** EXERCISE **
Scan the material below for lines with the word "Figure" and reply with how many there are, nothing else.

** EXTRACTED DATA **
......

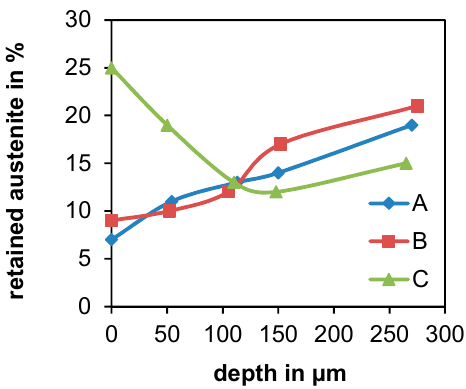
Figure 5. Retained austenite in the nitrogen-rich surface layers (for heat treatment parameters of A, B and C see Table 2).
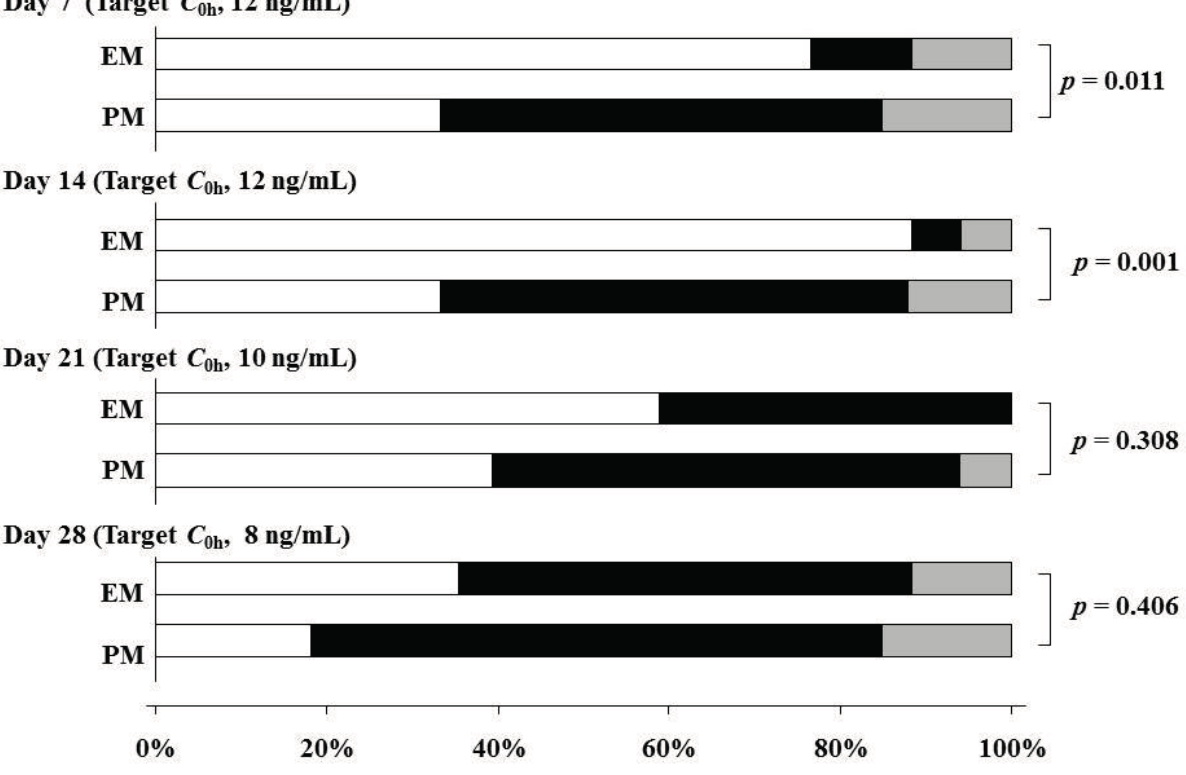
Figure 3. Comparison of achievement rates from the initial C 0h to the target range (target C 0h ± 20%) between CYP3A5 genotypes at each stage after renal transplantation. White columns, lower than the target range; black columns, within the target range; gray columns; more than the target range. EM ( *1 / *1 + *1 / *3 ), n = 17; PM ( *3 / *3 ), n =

......

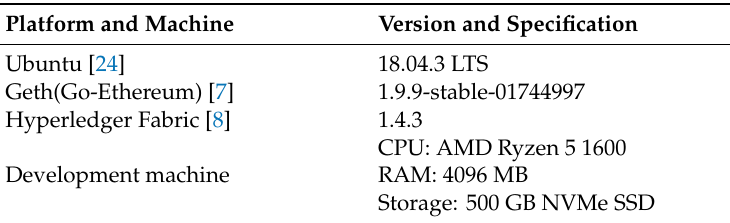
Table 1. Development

......

** RESPONSE AREA **
2